**What you will do**
Look in the data below for the line that has "neck: (415, 226)", then print exactly every line from there through the line that has "neck: (310, 69)", leaving pictures out.

◆ ◆ ◆ ◆ ◆

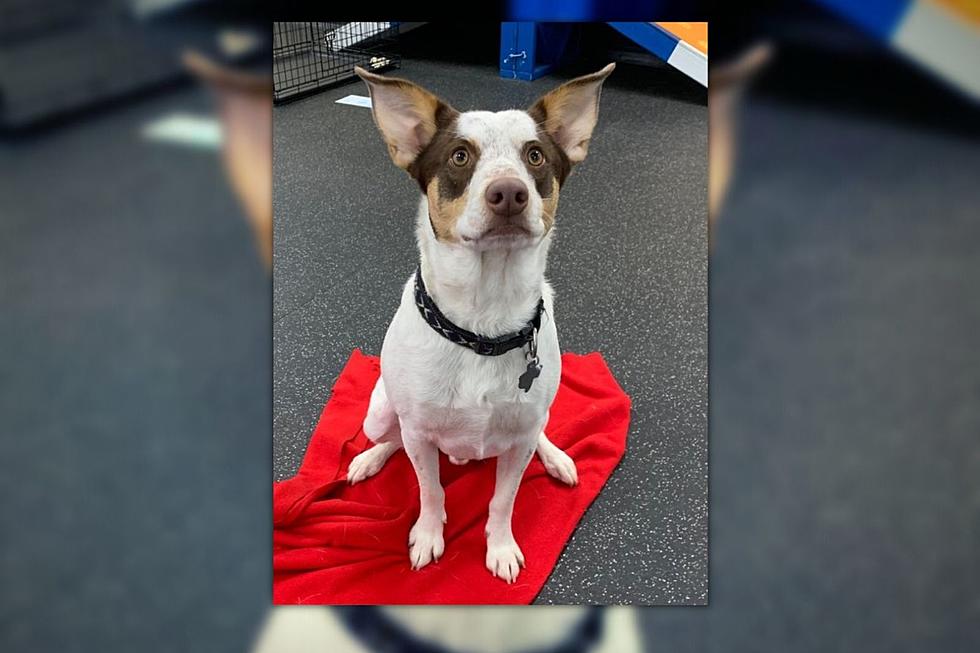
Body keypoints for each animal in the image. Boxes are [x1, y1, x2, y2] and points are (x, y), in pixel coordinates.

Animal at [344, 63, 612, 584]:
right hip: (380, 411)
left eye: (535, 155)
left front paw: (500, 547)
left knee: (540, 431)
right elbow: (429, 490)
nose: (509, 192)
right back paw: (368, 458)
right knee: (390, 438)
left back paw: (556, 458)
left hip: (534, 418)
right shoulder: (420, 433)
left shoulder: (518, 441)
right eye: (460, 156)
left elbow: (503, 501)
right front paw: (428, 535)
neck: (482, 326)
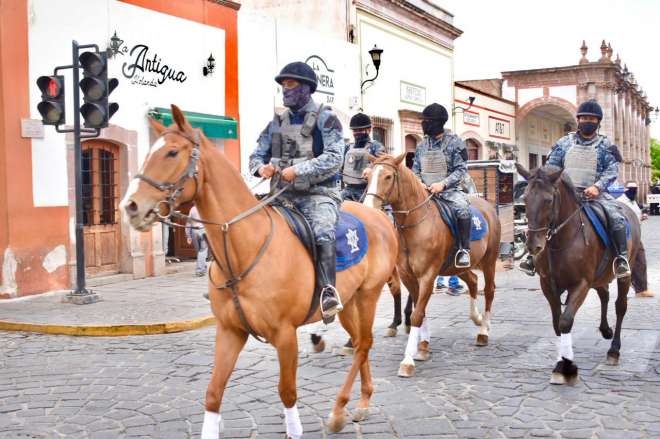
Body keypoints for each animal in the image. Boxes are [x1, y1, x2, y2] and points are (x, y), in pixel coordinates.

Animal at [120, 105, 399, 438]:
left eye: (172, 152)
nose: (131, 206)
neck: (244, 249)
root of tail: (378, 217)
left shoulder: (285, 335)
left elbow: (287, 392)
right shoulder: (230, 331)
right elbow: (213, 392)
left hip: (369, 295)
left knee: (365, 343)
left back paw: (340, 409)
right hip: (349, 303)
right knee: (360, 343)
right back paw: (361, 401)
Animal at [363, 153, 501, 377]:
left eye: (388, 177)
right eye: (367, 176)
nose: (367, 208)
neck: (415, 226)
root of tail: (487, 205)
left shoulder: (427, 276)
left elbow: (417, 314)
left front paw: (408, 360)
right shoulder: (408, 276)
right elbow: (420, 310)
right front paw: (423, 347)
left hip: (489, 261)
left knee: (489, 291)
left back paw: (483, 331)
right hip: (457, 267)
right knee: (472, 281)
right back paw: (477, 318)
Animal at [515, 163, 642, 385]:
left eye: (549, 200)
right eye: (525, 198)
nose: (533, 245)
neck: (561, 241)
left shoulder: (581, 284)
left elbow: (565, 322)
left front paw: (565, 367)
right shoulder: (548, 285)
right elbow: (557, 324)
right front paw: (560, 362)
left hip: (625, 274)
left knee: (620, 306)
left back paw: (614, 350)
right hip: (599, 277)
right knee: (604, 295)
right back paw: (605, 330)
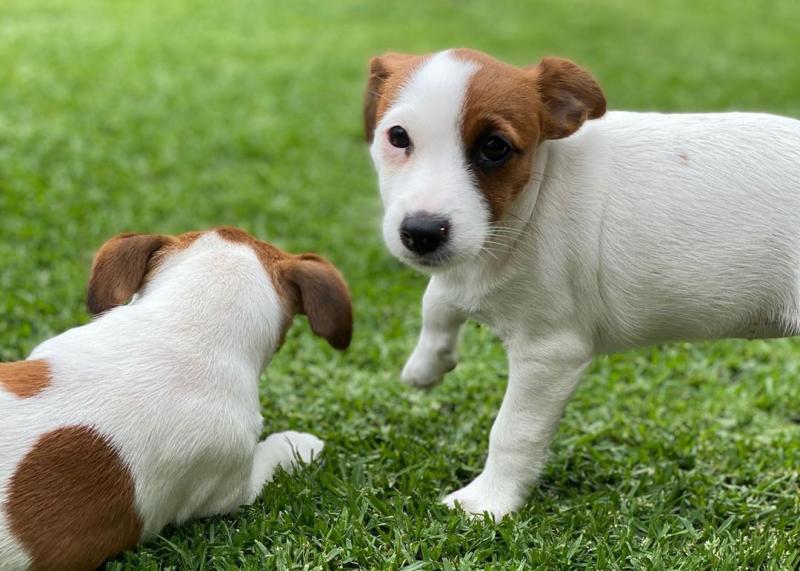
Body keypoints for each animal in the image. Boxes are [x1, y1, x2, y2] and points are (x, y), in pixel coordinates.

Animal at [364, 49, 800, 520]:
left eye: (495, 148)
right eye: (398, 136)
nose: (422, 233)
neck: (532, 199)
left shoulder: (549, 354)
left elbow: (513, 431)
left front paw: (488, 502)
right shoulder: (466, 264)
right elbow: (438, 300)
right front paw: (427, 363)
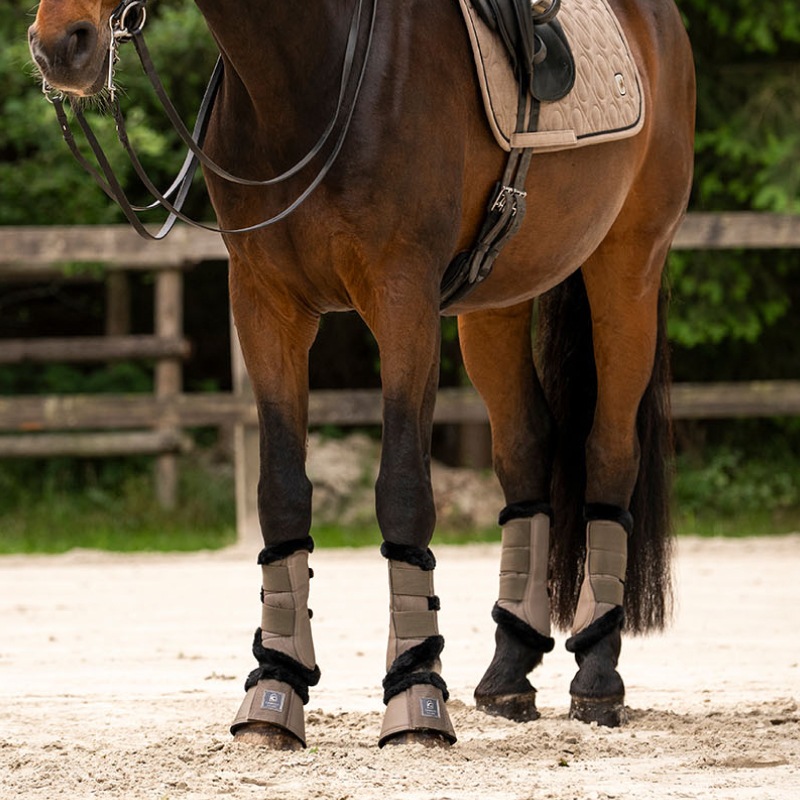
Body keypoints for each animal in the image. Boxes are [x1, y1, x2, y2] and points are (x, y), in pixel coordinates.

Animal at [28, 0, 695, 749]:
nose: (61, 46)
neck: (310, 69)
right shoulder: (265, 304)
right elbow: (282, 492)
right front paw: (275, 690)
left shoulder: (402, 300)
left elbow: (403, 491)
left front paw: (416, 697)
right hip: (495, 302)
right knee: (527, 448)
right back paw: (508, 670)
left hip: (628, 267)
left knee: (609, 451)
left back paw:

◆ ◆ ◆ ◆ ◆

**Solution to the problem**
neck: (415, 226)
root of tail: (487, 205)
left shoulder: (427, 276)
left elbow: (417, 314)
left front paw: (408, 360)
right shoulder: (408, 276)
right elbow: (420, 310)
right front paw: (423, 347)
left hip: (489, 261)
left knee: (489, 291)
left back paw: (483, 331)
right hip: (457, 267)
right knee: (472, 281)
right back paw: (477, 318)
Animal at [515, 163, 642, 385]:
left eye: (549, 200)
right eye: (525, 198)
nose: (533, 245)
neck: (561, 241)
left shoulder: (581, 284)
left elbow: (565, 322)
left front paw: (565, 367)
right shoulder: (548, 285)
right elbow: (557, 324)
right front paw: (560, 362)
left hip: (625, 274)
left knee: (620, 306)
left back paw: (614, 350)
right hip: (599, 277)
right knee: (604, 295)
right back paw: (605, 330)
Body keypoints for each animal in the image. Boxes are [x1, y1, x2, y2] and points are (x, y), in pixel coordinates.

Animal at [364, 49, 800, 520]:
left eye: (495, 148)
right eye: (398, 136)
nose: (422, 233)
neck: (532, 199)
left shoulder: (549, 354)
left elbow: (513, 431)
left front paw: (488, 502)
right shoulder: (466, 264)
right elbow: (438, 300)
right front paw: (427, 363)
Body keypoints for each animal in the image. Boxes are [x1, y1, x2, y2] and points are (x, y), in pixel coordinates.

Animal at [28, 0, 695, 749]:
nose: (61, 46)
neck: (310, 69)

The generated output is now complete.